◆ **Exercise passage**
····················

Hong Kong Champions & Chater Cup is a Hong Kong Thoroughbred horse race held annually in late May or early June at Sha Tin Racecourse. A Group One race that offers a purse of HK$12,000,000, it is run on turf over a distance of 2400 meters (prior to 1995 it was disputed over 2200 meters and prior to 1992 over 1800 meters) and is open to horses three years of age and older. The third leg of the Hong Kong Triple Crown, it follows the Steward's Cup in January and the Hong Kong Gold Cup in February. The race has been an International Group 1 race since 2015.

The Hong Kong Champions & Chater Cup was first run in 1870 as "The Champion Stakes". After 1926, this race was renamed as "The Chater Cup" in honor of the renowned Hong Kong businessman and racehorse owner, Sir Paul Chater, who died on 27 May 1926. In 1955, the Hong Kong Jockey Club renamed this race to its current name.

····················

[Collected data]
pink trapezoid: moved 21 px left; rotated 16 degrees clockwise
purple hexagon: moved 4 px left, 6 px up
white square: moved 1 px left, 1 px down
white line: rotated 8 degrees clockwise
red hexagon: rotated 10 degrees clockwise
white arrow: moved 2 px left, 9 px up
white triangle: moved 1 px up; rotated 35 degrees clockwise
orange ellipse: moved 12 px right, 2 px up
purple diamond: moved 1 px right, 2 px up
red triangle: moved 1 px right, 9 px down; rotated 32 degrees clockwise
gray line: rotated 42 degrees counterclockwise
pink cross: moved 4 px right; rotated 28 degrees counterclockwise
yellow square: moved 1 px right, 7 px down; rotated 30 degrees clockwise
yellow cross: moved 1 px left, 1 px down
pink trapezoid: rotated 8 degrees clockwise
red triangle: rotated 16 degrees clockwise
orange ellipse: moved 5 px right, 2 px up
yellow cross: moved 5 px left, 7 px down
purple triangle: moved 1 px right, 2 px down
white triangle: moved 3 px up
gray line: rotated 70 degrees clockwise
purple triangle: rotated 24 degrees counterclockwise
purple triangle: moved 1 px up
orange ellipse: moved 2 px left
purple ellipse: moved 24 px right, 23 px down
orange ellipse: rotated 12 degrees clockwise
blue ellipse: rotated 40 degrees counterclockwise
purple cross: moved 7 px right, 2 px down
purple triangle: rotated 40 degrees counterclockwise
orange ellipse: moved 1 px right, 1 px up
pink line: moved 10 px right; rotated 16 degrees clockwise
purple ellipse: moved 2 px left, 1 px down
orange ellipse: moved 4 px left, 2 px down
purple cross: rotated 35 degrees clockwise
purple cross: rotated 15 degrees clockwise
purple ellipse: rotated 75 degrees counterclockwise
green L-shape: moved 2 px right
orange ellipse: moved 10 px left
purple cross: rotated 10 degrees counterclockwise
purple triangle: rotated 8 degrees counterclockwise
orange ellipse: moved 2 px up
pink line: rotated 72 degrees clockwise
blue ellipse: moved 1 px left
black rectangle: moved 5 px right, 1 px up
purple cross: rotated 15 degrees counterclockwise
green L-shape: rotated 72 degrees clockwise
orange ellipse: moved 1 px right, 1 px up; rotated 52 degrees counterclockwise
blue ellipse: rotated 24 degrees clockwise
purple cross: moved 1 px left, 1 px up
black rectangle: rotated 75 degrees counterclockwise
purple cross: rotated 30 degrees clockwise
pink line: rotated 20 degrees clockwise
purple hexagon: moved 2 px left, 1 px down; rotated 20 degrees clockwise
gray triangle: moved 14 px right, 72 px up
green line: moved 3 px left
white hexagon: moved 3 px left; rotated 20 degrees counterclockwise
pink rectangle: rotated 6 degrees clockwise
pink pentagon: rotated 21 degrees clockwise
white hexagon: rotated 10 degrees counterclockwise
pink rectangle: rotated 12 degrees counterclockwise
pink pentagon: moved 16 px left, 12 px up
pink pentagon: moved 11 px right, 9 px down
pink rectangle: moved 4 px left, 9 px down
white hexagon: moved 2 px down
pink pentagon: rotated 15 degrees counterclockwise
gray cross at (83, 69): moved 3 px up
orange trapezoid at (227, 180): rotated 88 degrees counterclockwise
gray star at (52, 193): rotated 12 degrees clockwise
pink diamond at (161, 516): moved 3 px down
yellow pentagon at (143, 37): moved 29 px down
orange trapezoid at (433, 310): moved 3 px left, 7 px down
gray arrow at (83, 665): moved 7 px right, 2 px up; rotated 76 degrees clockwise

····················

◆ **Assigned task 1**
According to the Chater Cup passage, why was the race given the name "The Chater Cup" after 1926?
◆ **Assigned task 2**
Extract the stretch from "The Hong Kong Champions" through "its current name." from the Chater Cup passage, word for word.
These entries are separate material and are not connected to the Chater Cup passage.

◆ **Problem solution 1**
It was renamed in honor of Sir Paul Chater, a renowned Hong Kong businessman and racehorse owner, who died on 27 May 1926.

◆ **Problem solution 2**
The Hong Kong Champions & Chater Cup was first run in 1870 as "The Champion Stakes". After 1926, this race was renamed as "The Chater Cup" in honor of the renowned Hong Kong businessman and racehorse owner, Sir Paul Chater, who died on 27 May 1926. In 1955, the Hong Kong Jockey Club renamed this race to its current name.